■ **Directions for this task**:
Please return every line from the entries that has the string "coordinate" in it.

■ **Records for this task**:
::::

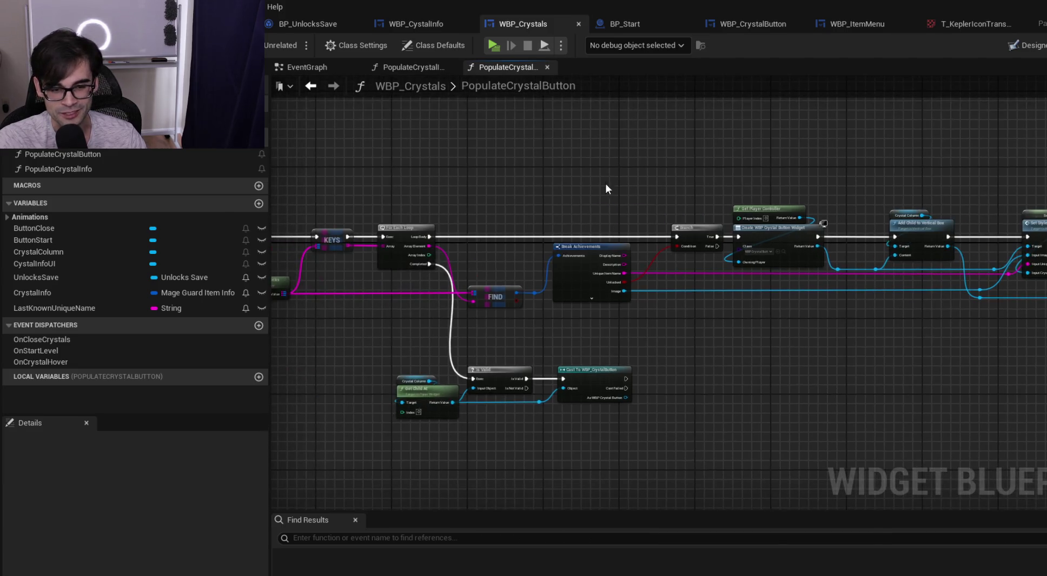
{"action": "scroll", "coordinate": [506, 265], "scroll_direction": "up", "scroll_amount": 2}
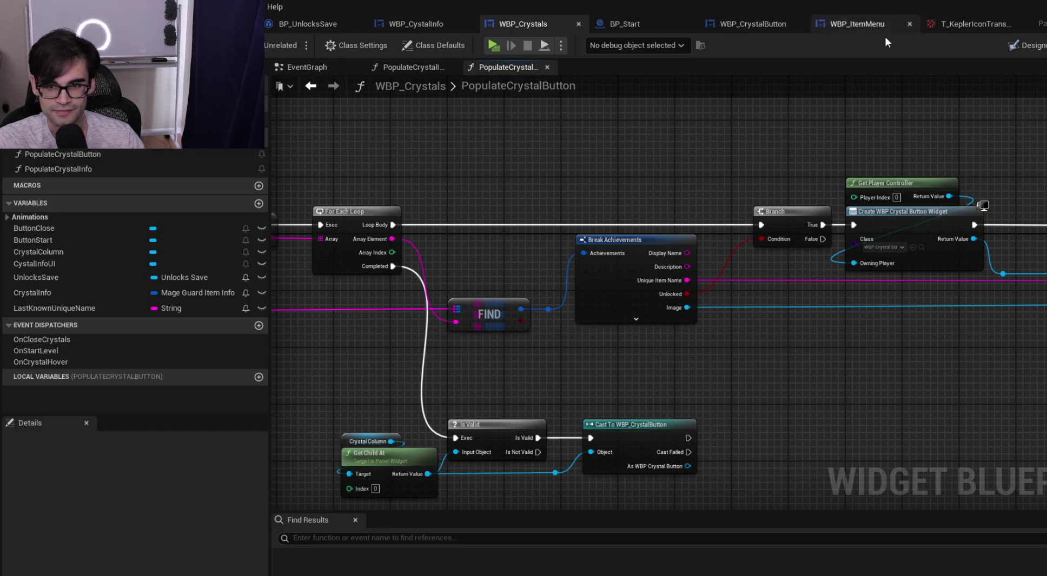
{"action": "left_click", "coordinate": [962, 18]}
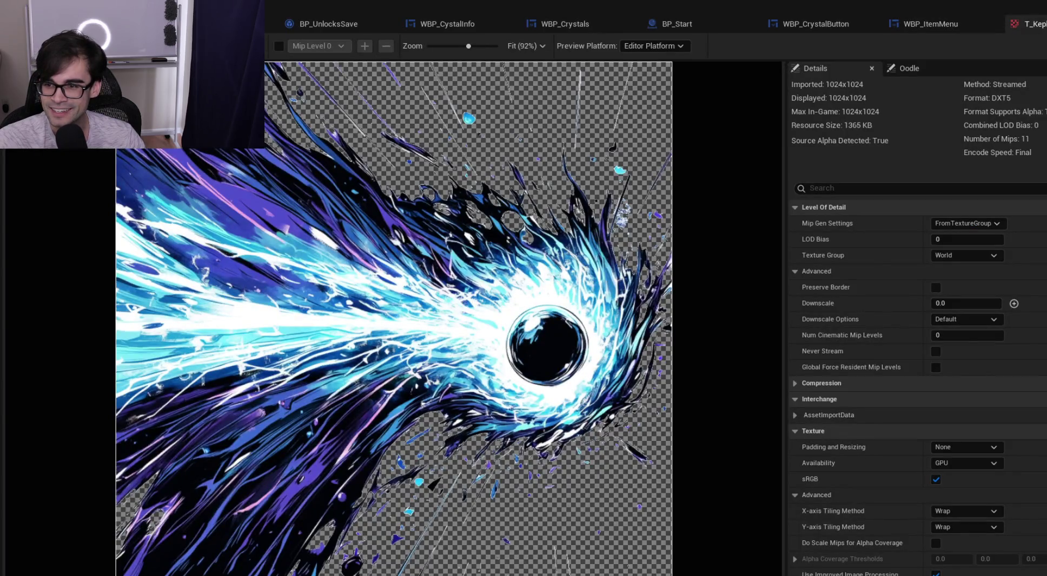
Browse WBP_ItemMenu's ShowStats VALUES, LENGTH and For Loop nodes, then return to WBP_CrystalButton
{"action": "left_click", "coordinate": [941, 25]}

::::

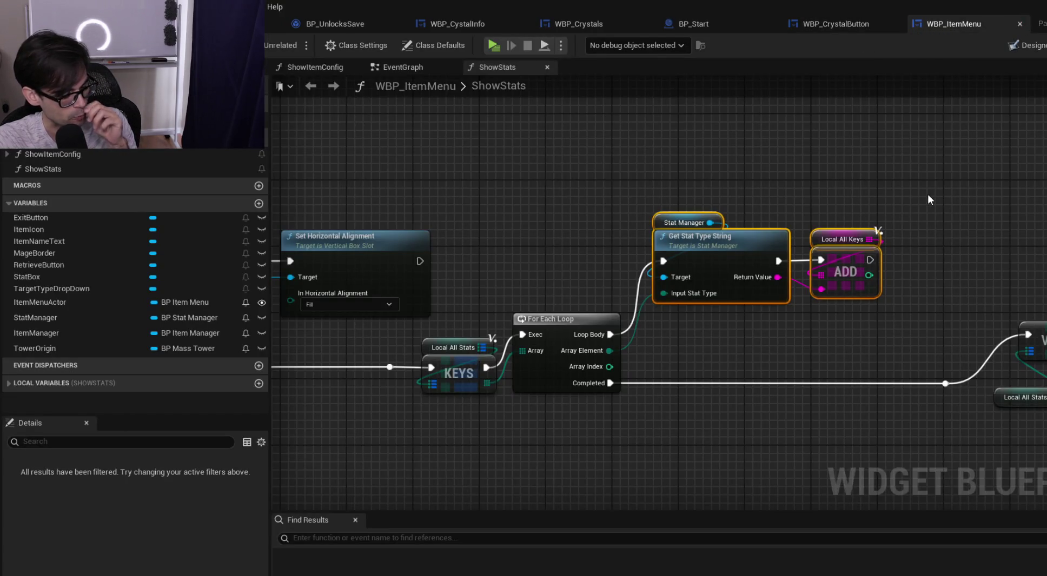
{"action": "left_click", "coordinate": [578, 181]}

::::

■ **Written answer**:
{"action": "scroll", "coordinate": [506, 265], "scroll_direction": "up", "scroll_amount": 2}
{"action": "left_click", "coordinate": [962, 18]}
{"action": "left_click", "coordinate": [941, 25]}
{"action": "left_click", "coordinate": [578, 181]}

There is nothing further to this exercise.